**Stored data entries:**
— start —

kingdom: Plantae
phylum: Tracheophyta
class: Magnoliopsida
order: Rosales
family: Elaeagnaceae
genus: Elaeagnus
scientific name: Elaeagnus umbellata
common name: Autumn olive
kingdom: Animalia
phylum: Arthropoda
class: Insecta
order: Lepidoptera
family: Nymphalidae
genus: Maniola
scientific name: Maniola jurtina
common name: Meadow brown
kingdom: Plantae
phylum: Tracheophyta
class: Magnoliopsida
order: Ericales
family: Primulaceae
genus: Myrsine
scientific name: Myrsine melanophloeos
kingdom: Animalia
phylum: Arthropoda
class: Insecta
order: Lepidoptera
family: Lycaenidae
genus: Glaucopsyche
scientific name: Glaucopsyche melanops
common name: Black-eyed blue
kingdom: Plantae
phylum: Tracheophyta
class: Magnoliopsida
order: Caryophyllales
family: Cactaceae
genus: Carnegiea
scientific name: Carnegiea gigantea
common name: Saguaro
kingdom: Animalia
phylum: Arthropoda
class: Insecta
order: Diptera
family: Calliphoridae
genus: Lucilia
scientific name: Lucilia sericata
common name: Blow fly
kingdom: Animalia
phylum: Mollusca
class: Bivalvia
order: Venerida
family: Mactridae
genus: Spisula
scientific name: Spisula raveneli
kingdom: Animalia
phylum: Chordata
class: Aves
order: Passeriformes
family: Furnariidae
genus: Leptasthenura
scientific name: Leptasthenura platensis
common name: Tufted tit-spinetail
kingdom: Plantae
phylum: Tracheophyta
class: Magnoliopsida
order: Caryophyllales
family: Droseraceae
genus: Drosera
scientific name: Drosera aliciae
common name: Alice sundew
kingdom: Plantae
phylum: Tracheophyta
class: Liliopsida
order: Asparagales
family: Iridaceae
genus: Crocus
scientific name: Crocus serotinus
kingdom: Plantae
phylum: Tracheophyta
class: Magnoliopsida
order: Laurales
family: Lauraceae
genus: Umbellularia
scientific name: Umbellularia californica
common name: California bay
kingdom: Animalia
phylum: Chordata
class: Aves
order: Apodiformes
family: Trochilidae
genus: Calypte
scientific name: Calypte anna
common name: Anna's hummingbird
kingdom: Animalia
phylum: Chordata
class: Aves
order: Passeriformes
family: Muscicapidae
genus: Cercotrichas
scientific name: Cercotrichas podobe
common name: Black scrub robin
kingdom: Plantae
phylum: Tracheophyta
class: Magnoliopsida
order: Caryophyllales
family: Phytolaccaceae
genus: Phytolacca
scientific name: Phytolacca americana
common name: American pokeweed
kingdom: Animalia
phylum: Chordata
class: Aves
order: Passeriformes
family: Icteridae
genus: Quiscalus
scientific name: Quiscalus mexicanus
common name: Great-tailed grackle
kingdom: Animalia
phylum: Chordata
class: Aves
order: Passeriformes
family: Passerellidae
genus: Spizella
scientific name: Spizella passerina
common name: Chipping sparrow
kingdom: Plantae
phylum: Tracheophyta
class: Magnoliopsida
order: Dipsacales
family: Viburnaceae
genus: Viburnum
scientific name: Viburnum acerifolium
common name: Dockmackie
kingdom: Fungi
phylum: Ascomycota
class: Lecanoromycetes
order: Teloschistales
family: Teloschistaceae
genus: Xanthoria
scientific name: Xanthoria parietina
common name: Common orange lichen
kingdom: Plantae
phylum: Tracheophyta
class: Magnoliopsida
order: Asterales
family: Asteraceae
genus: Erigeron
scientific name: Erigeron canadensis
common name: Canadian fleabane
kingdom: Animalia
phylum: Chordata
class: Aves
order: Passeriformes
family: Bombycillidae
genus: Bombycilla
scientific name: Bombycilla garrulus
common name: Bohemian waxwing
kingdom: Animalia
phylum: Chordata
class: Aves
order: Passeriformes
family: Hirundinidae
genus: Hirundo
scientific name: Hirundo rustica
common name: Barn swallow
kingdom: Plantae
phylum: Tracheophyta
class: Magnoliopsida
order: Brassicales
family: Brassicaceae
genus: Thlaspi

— end —

**Task to carry out:** Copy all of the lines above word for word.

**Final result:**
kingdom: Plantae
phylum: Tracheophyta
class: Magnoliopsida
order: Rosales
family: Elaeagnaceae
genus: Elaeagnus
scientific name: Elaeagnus umbellata
common name: Autumn olive
kingdom: Animalia
phylum: Arthropoda
class: Insecta
order: Lepidoptera
family: Nymphalidae
genus: Maniola
scientific name: Maniola jurtina
common name: Meadow brown
kingdom: Plantae
phylum: Tracheophyta
class: Magnoliopsida
order: Ericales
family: Primulaceae
genus: Myrsine
scientific name: Myrsine melanophloeos
kingdom: Animalia
phylum: Arthropoda
class: Insecta
order: Lepidoptera
family: Lycaenidae
genus: Glaucopsyche
scientific name: Glaucopsyche melanops
common name: Black-eyed blue
kingdom: Plantae
phylum: Tracheophyta
class: Magnoliopsida
order: Caryophyllales
family: Cactaceae
genus: Carnegiea
scientific name: Carnegiea gigantea
common name: Saguaro
kingdom: Animalia
phylum: Arthropoda
class: Insecta
order: Diptera
family: Calliphoridae
genus: Lucilia
scientific name: Lucilia sericata
common name: Blow fly
kingdom: Animalia
phylum: Mollusca
class: Bivalvia
order: Venerida
family: Mactridae
genus: Spisula
scientific name: Spisula raveneli
kingdom: Animalia
phylum: Chordata
class: Aves
order: Passeriformes
family: Furnariidae
genus: Leptasthenura
scientific name: Leptasthenura platensis
common name: Tufted tit-spinetail
kingdom: Plantae
phylum: Tracheophyta
class: Magnoliopsida
order: Caryophyllales
family: Droseraceae
genus: Drosera
scientific name: Drosera aliciae
common name: Alice sundew
kingdom: Plantae
phylum: Tracheophyta
class: Liliopsida
order: Asparagales
family: Iridaceae
genus: Crocus
scientific name: Crocus serotinus
kingdom: Plantae
phylum: Tracheophyta
class: Magnoliopsida
order: Laurales
family: Lauraceae
genus: Umbellularia
scientific name: Umbellularia californica
common name: California bay
kingdom: Animalia
phylum: Chordata
class: Aves
order: Apodiformes
family: Trochilidae
genus: Calypte
scientific name: Calypte anna
common name: Anna's hummingbird
kingdom: Animalia
phylum: Chordata
class: Aves
order: Passeriformes
family: Muscicapidae
genus: Cercotrichas
scientific name: Cercotrichas podobe
common name: Black scrub robin
kingdom: Plantae
phylum: Tracheophyta
class: Magnoliopsida
order: Caryophyllales
family: Phytolaccaceae
genus: Phytolacca
scientific name: Phytolacca americana
common name: American pokeweed
kingdom: Animalia
phylum: Chordata
class: Aves
order: Passeriformes
family: Icteridae
genus: Quiscalus
scientific name: Quiscalus mexicanus
common name: Great-tailed grackle
kingdom: Animalia
phylum: Chordata
class: Aves
order: Passeriformes
family: Passerellidae
genus: Spizella
scientific name: Spizella passerina
common name: Chipping sparrow
kingdom: Plantae
phylum: Tracheophyta
class: Magnoliopsida
order: Dipsacales
family: Viburnaceae
genus: Viburnum
scientific name: Viburnum acerifolium
common name: Dockmackie
kingdom: Fungi
phylum: Ascomycota
class: Lecanoromycetes
order: Teloschistales
family: Teloschistaceae
genus: Xanthoria
scientific name: Xanthoria parietina
common name: Common orange lichen
kingdom: Plantae
phylum: Tracheophyta
class: Magnoliopsida
order: Asterales
family: Asteraceae
genus: Erigeron
scientific name: Erigeron canadensis
common name: Canadian fleabane
kingdom: Animalia
phylum: Chordata
class: Aves
order: Passeriformes
family: Bombycillidae
genus: Bombycilla
scientific name: Bombycilla garrulus
common name: Bohemian waxwing
kingdom: Animalia
phylum: Chordata
class: Aves
order: Passeriformes
family: Hirundinidae
genus: Hirundo
scientific name: Hirundo rustica
common name: Barn swallow
kingdom: Plantae
phylum: Tracheophyta
class: Magnoliopsida
order: Brassicales
family: Brassicaceae
genus: Thlaspi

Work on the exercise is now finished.